Leonie Barrie, apparel analyst at GlobalData, said: “Global clothing supply chains have unravelled in just a few short weeks, as has the trust and goodwill between many buyers and manufacturers. Rebuilding these relationships is key if the sector is to recover, and now is the time to start thinking about how the apparel industry can reset for the future.

“When the dust eventually settles, brands and retailers will depend on their suppliers to ramp up production. But if large numbers of factories have gone bankrupt, where will they source their goods? Onboarding new factories is a long and complicated process.

“Retailers that have treated suppliers badly may also find their support lacking when they eventually come to restock. Consumers, too, may shun brands whose focus on self preservation is at odds with their promises of social responsibility.”

Consultancy Verisk Maplecroft said more than one million workers in Asian manufacturing hubs had been laid off, leaving them vulnerable to exploitative employment, forced labour and human trafficking.

Verisk Maplecroft said firms faced a “combustible mix of reputational risks that cannot be offset by onsite inspections”, along with supply disruptions and civil unrest in key hubs, and a “business-as-usual model won’t work”.

Sofia Nazalya, human rights analyst, risk insight, at Verisk Maplecroft, said: “Over the next several months, global retail companies will face increasing pressure by international and grassroots labour advocacy groups to ensure that the most vulnerable workers in their supply chain are not left behind.

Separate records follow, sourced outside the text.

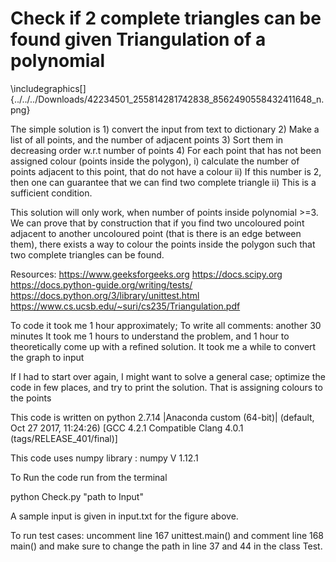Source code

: # Check if 2 complete triangles can be found given Triangulation of a polynomial


\includegraphics[]{../../../Downloads/42234501_255814281742838_8562490558432411648_n.png}

The simple solution is 
	1) convert the input from text to dictionary
	2) Make a list of all points, and the number of adjacent points
	3) Sort them in decreasing order w.r.t number of points
	4) For each point that has not been assigned colour (points inside the polygon), 
		i) calculate the number of points adjacent to this point, that do not have a colour
		ii) If this number is 2, then one can guarantee that we can find two complete triangle
		ii) This is a sufficient condition.
		


This solution will only work, when number of points inside polynomial >=3.
We can prove that by construction that if  you find two uncoloured point adjacent to another uncoloured point (that is there is an edge between them), there exists a way to colour the points inside the polygon such that two complete triangles can be found.

Resources:
https://www.geeksforgeeks.org
https://docs.scipy.org
https://docs.python-guide.org/writing/tests/
https://docs.python.org/3/library/unittest.html
https://www.cs.ucsb.edu/~suri/cs235/Triangulation.pdf


To code it took me 1 hour approximately;
To write all comments: another 30 minutes
It took me 1 hours to understand the problem, and 1 hour to theoretically come up with a refined solution. 
It took me a while to convert the graph to input


If I had to start over again, I might want to solve a general case; optimize the code in few places, and try to print the solution. That is assigning colours to the points

This code is written on python 2.7.14 |Anaconda custom (64-bit)| (default, Oct 27 2017, 11:24:26) 
[GCC 4.2.1 Compatible Clang 4.0.1 (tags/RELEASE_401/final)]

This code uses numpy library : numpy V 1.12.1

To Run the code
run from the terminal

python Check.py "path to Input"

A sample input is given in input.txt for the figure above.


To run test cases:
	uncomment line 167 unittest.main()
	and comment line 168 main()
	and make sure to change the path in line 37 and 44 in the class Test.
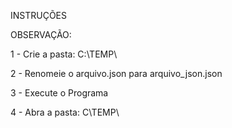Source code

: INSTRUÇÕES

OBSERVAÇÃO:

1 - Crie a pasta: C:\TEMP\

2 - Renomeie o arquivo.json para arquivo_json.json

3 - Execute o Programa

4 - Abra a pasta: C\TEMP\
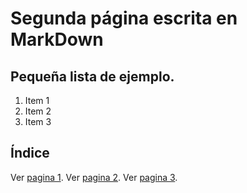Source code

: # Segunda página escrita en MarkDown

## Pequeña lista de ejemplo.
1. Item 1
2. Item 2
3. Item 3

## Índice
Ver [pagina 1](/index.md/).
Ver [pagina 2](/segundo.md/).
Ver [pagina 3](/tercer.md/).
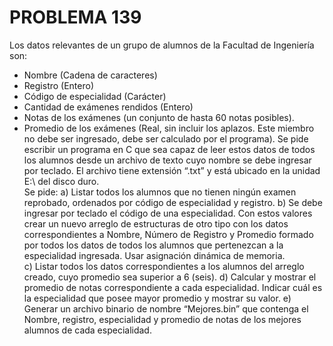 # PROBLEMA 139

Los datos relevantes de un grupo de alumnos de la Facultad de Ingeniería son: 
- Nombre (Cadena de caracteres) 
- Registro (Entero) 
- Código de especialidad (Carácter) 
- Cantidad de exámenes rendidos (Entero) 
- Notas de los exámenes (un conjunto de hasta 60 notas posibles). 
- Promedio de los exámenes (Real, sin incluir los aplazos. Este miembro no debe ser 
ingresado, debe ser calculado por el programa). 
Se pide escribir un programa en C que sea capaz de leer estos datos de todos los alumnos desde 
un archivo de texto cuyo nombre se debe ingresar por teclado. El archivo tiene extensión “.txt” y 
está ubicado en la unidad E:\ del disco duro.  
Se pide: 
a) Listar todos los alumnos que no tienen ningún examen reprobado, ordenados por código de 
especialidad y registro. 
b) Se debe ingresar por teclado el código de una especialidad. Con estos valores crear un 
nuevo arreglo de estructuras de otro tipo con los datos correspondientes a Nombre, 
Número de Registro y Promedio formado por todos los datos de todos los alumnos que 
pertenezcan a la especialidad ingresada. Usar asignación dinámica de memoria.  
c) Listar todos los datos correspondientes a los alumnos del arreglo creado, cuyo promedio sea 
superior a 6 (seis). 
d) Calcular y mostrar el promedio de notas correspondiente a cada especialidad. Indicar cuál 
es la especialidad que posee mayor promedio y mostrar su valor. 
e) Generar un archivo binario de nombre “Mejores.bin” que contenga el Nombre, registro, 
especialidad y promedio de notas de los mejores alumnos de cada especialidad.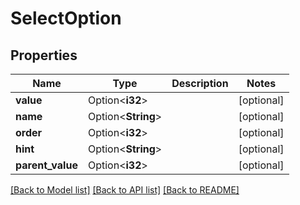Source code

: # SelectOption

## Properties

Name | Type | Description | Notes
------------ | ------------- | ------------- | -------------
**value** | Option<**i32**> |  | [optional]
**name** | Option<**String**> |  | [optional]
**order** | Option<**i32**> |  | [optional]
**hint** | Option<**String**> |  | [optional]
**parent_value** | Option<**i32**> |  | [optional]

[[Back to Model list]](../README.md#documentation-for-models) [[Back to API list]](../README.md#documentation-for-api-endpoints) [[Back to README]](../README.md)


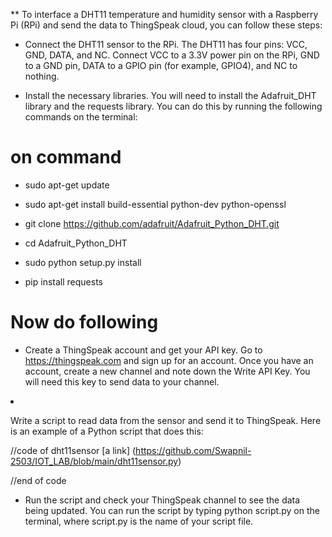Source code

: ** To interface a DHT11 temperature and humidity sensor with a Raspberry Pi (RPi) and send the data to ThingSpeak cloud, you can follow these steps:

* Connect the DHT11 sensor to the RPi. The DHT11 has four pins: VCC, GND, DATA, and NC. Connect VCC to a 3.3V power pin on the RPi, GND to a GND pin, DATA to a GPIO pin (for example, GPIO4), and NC to nothing.

* Install the necessary libraries. You will need to install the Adafruit_DHT library and the requests library. You can do this by running the following commands on the terminal:

<h1>on command</h1>

* sudo apt-get update


* sudo apt-get install build-essential python-dev python-openssl


* git clone https://github.com/adafruit/Adafruit_Python_DHT.git


* cd Adafruit_Python_DHT


* sudo python setup.py install


* pip install requests

<h1>Now do following</h1>

* Create a ThingSpeak account and get your API key. Go to https://thingspeak.com and sign up for an account. Once you have an account, create a new channel and note down the Write API Key. You will need this key to send data to your channel.</ul>

* Write a script to read data from the sensor and send it to ThingSpeak. Here is an example of a Python script that does this:

//code of dht11sensor
[a link] (https://github.com/Swapnil-2503/IOT_LAB/blob/main/dht11sensor.py)
  
  //end of code

* Run the script and check your ThingSpeak channel to see the data being updated. You can run the script by typing python script.py on the terminal, where script.py is the name of your script file.
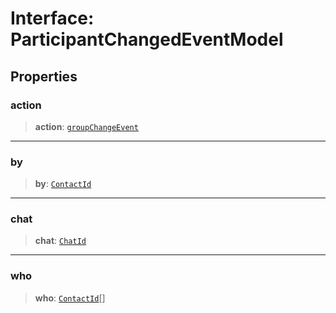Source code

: # Interface: ParticipantChangedEventModel

## Properties

### action

> **action**: [`groupChangeEvent`](/reference/api/model/group-metadata/enumerations/groupChangeEvent.md)

***

### by

> **by**: [`ContactId`](/reference/api/model/aliases/type-aliases/ContactId.md)

***

### chat

> **chat**: [`ChatId`](/reference/api/model/aliases/type-aliases/ChatId.md)

***

### who

> **who**: [`ContactId`](/reference/api/model/aliases/type-aliases/ContactId.md)[]
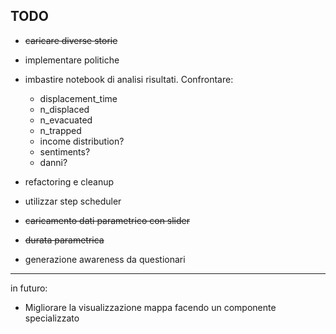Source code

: TODO
-------------------------------------------------------------------------

+ ~~caricare diverse storie~~
+ implementare politiche
+ imbastire notebook di analisi risultati. Confrontare: 
  - displacement_time
  - n_displaced
  - n_evacuated
  - n_trapped
  - income distribution?
  - sentiments?
  - danni?
+ refactoring e cleanup
+ utilizzar step scheduler

+ ~~caricamento dati parametrico con slider~~
+ ~~durata parametrica~~

+ generazione awareness da questionari
  

-------------------------------------------------------------------------
in futuro:
- Migliorare la visualizzazione mappa facendo un componente specializzato
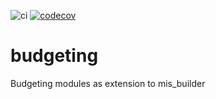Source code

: ![ci](https://github.com/kittiu/test_codecov/workflows/test/badge.svg)
[![codecov](https://codecov.io/gh/kittiu/test_codecov/branch/14.0/graph/badge.svg?token=lcM9Ki1dap)](https://codecov.io/gh/kittiu/test_codecov)

# budgeting
Budgeting modules as extension to mis_builder
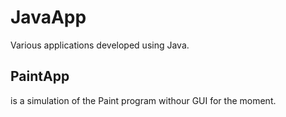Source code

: # JavaApp

Various applications developed using Java.

## PaintApp
  is a simulation of the Paint program withour GUI for the moment.
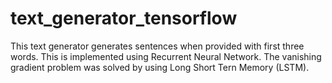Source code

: # text_generator_tensorflow
This text generator generates sentences when provided with first three words. This is implemented using Recurrent Neural Network. The vanishing gradient problem was solved by using Long Short Tern Memory (LSTM).
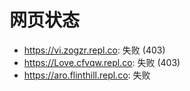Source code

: # 网页状态
- https://vi.zogzr.repl.co: 失败 (403)
- https://Love.cfvqw.repl.co: 失败 (403)
- https://aro.flinthill.repl.co: 失败
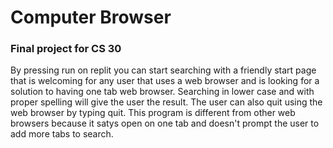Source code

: # Computer Browser
### Final project for CS 30
By pressing run on replit you can start searching with a friendly start page that is welcoming for any user that uses a web browser and is looking for a solution to having one tab web browser. Searching in lower case and with proper spelling will give the user the result. The user can also quit using the web browser by typing quit. This program is different from other web browsers because it satys open on one tab and doesn't prompt the user to add more tabs to search.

“In particular, retail companies will be pressed to meet payments for orders placed, and to ensure that suppliers that do continue with operations enforce strict health and safety measures.”

She added: “Some companies have already begun to implement measures to mitigate impacts of Covid-19 on garment workers. Such measures include establishing Covid-19 wage funds and committing to payment for orders already placed. However, these actions are unlikely to be a lasting solution for workers who ultimately face sustained unemployment.”

In March it emerged fashion brands had cancelled or suspended orders worth $3bn.